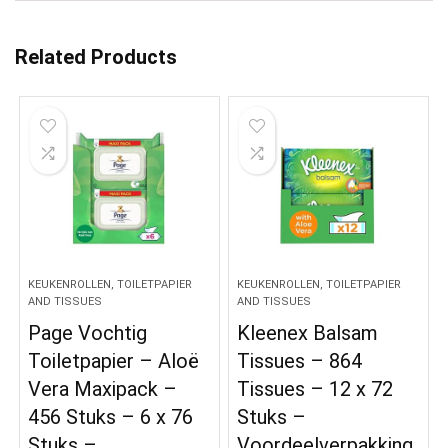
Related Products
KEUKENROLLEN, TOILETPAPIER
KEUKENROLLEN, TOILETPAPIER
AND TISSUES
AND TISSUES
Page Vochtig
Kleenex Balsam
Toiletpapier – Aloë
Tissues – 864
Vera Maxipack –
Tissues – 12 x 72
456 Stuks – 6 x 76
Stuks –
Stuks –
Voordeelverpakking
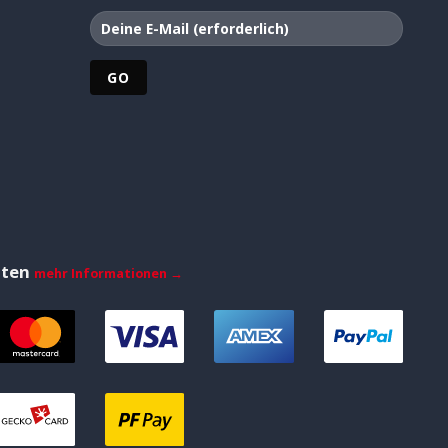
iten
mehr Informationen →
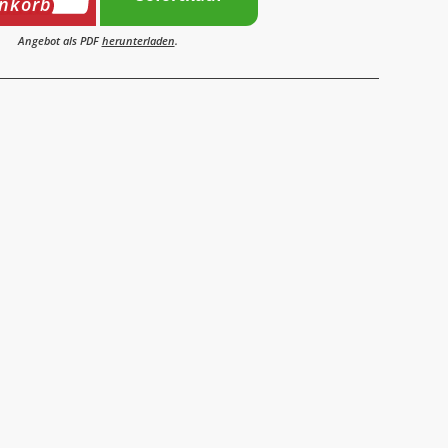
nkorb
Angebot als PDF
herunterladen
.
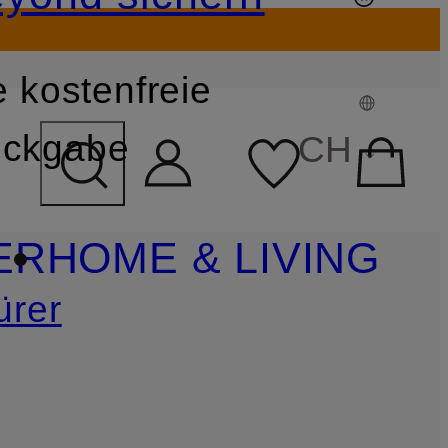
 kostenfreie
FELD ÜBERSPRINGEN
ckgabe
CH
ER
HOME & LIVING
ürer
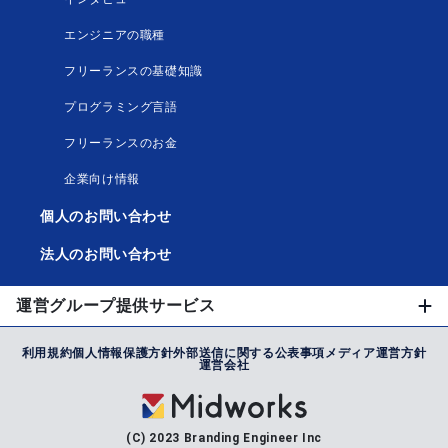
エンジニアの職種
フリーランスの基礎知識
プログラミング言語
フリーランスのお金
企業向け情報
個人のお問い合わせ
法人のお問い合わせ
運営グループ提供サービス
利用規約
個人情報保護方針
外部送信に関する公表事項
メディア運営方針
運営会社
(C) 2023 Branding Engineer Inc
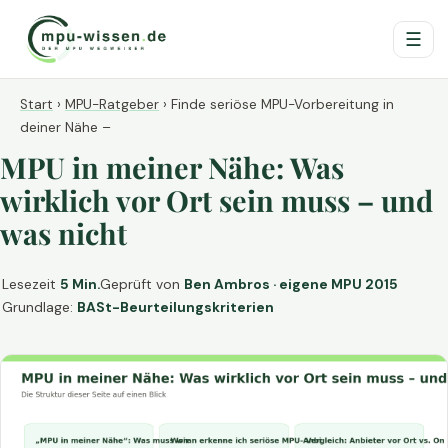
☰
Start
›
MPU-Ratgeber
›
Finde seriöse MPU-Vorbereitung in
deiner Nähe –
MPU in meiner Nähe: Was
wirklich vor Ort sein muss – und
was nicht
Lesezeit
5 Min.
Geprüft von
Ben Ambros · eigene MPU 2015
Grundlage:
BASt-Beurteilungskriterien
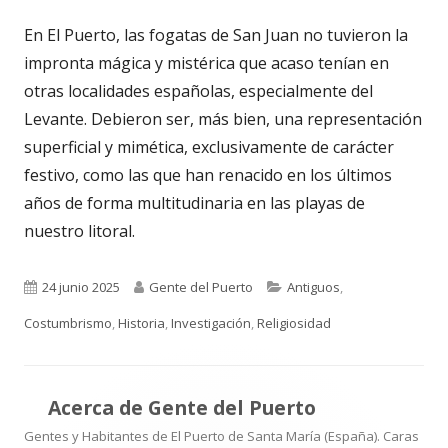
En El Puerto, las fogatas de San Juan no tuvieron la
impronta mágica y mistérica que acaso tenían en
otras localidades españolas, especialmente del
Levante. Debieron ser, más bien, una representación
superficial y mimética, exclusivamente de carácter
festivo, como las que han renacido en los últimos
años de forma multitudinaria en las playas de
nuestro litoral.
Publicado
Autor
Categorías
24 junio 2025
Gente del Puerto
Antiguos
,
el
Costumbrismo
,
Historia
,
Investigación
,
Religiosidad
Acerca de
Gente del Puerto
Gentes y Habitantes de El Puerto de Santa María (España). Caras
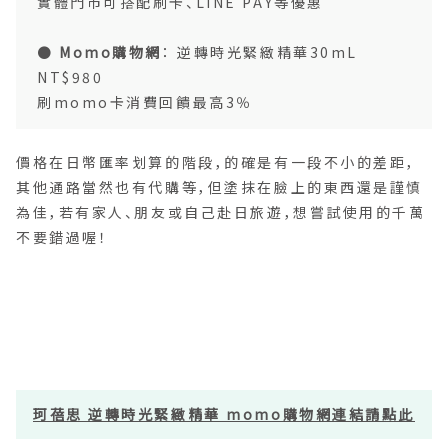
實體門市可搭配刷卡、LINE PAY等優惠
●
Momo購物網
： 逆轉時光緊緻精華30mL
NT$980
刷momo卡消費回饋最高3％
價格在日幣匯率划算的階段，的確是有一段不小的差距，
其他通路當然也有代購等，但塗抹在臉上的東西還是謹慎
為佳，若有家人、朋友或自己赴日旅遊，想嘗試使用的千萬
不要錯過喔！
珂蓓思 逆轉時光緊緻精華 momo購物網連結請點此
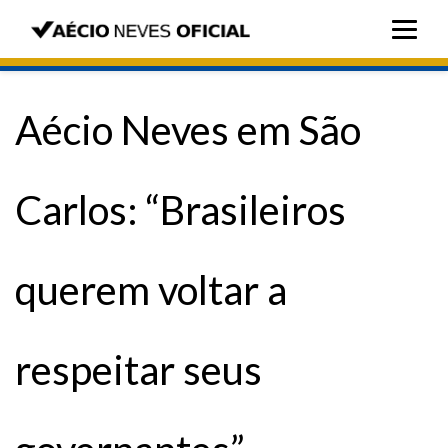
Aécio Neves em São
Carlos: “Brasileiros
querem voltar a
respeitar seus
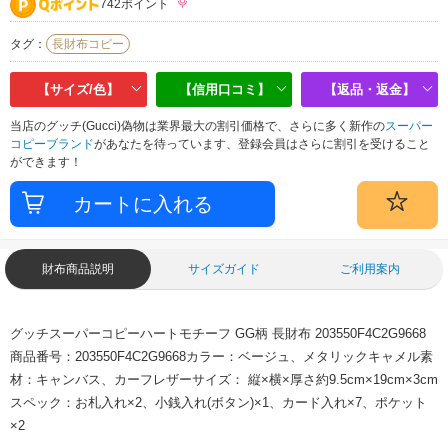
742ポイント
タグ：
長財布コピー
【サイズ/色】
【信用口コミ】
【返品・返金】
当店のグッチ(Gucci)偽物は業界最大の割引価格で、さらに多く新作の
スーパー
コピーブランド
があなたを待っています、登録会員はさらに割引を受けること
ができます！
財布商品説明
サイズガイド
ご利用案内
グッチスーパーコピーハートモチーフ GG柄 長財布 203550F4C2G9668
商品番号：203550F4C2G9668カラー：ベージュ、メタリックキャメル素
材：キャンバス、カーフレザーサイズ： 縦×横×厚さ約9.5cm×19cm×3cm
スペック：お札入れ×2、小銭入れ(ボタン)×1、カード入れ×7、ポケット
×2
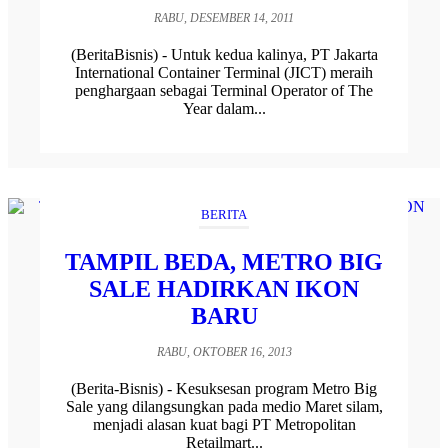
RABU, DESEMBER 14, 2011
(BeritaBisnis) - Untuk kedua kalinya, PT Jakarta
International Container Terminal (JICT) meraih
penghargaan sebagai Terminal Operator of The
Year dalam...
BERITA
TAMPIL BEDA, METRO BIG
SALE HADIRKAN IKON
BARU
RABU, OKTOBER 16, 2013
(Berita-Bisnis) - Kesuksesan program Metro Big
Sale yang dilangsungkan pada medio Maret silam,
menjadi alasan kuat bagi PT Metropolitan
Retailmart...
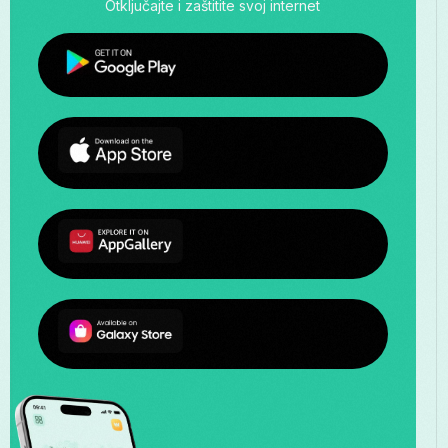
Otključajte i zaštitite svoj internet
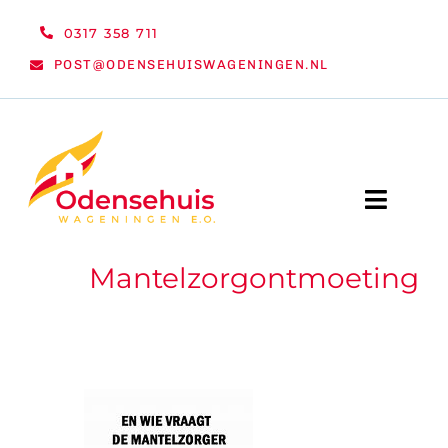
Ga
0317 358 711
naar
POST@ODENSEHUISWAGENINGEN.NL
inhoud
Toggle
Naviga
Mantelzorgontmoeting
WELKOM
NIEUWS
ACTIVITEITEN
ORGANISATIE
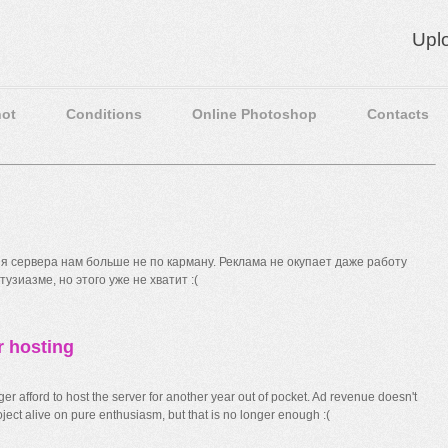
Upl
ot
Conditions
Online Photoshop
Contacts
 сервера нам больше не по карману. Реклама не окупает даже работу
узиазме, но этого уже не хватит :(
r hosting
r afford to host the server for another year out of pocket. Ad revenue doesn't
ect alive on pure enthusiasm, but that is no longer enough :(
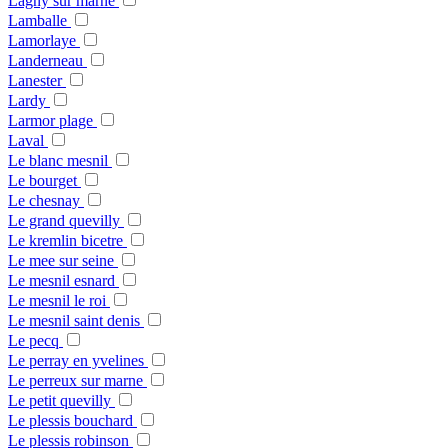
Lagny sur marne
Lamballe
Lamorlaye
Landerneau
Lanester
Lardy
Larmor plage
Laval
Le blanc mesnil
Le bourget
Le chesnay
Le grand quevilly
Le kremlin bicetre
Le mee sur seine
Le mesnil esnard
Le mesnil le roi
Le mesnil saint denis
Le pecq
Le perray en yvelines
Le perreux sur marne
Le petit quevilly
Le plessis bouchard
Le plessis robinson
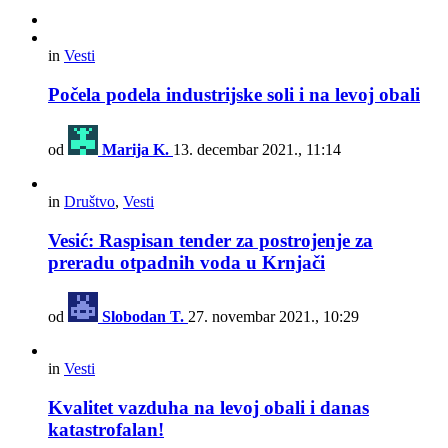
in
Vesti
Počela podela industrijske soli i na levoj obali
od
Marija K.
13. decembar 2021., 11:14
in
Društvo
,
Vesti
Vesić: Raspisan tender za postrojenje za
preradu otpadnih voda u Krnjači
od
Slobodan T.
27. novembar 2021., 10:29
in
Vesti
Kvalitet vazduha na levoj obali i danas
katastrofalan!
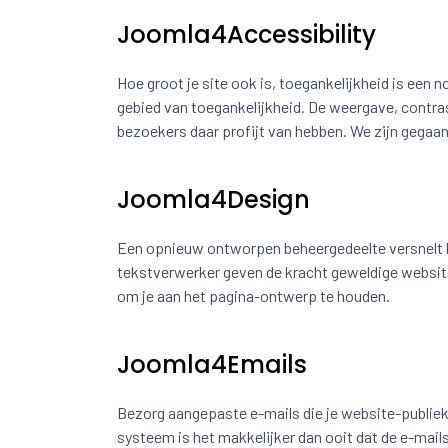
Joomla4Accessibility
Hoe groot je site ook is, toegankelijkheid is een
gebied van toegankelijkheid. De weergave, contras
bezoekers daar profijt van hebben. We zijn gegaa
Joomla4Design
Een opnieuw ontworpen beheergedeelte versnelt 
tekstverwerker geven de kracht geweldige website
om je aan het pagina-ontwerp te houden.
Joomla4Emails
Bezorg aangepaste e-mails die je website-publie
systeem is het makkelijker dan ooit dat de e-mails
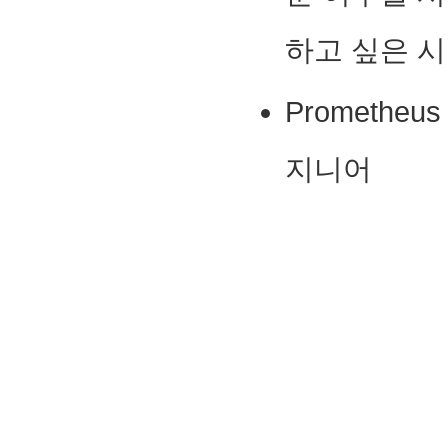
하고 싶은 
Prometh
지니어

#####

* ACTIVITY: Pictures don't belong in the copy. Retype exactly the lines from the one with "gebied van toegankelijkheid." through the last line of the records.

* SOLUTION TO THIS TASK:
gebied van toegankelijkheid. De weergave, contras
bezoekers daar profijt van hebben. We zijn gegaa
Joomla4Design
Een opnieuw ontworpen beheergedeelte versnelt 
tekstverwerker geven de kracht geweldige website
om je aan het pagina-ontwerp te houden.
Joomla4Emails
Bezorg aangepaste e-mails die je website-publie
systeem is het makkelijker dan ooit dat de e-mails
하고 싶은 
Prometh
지니어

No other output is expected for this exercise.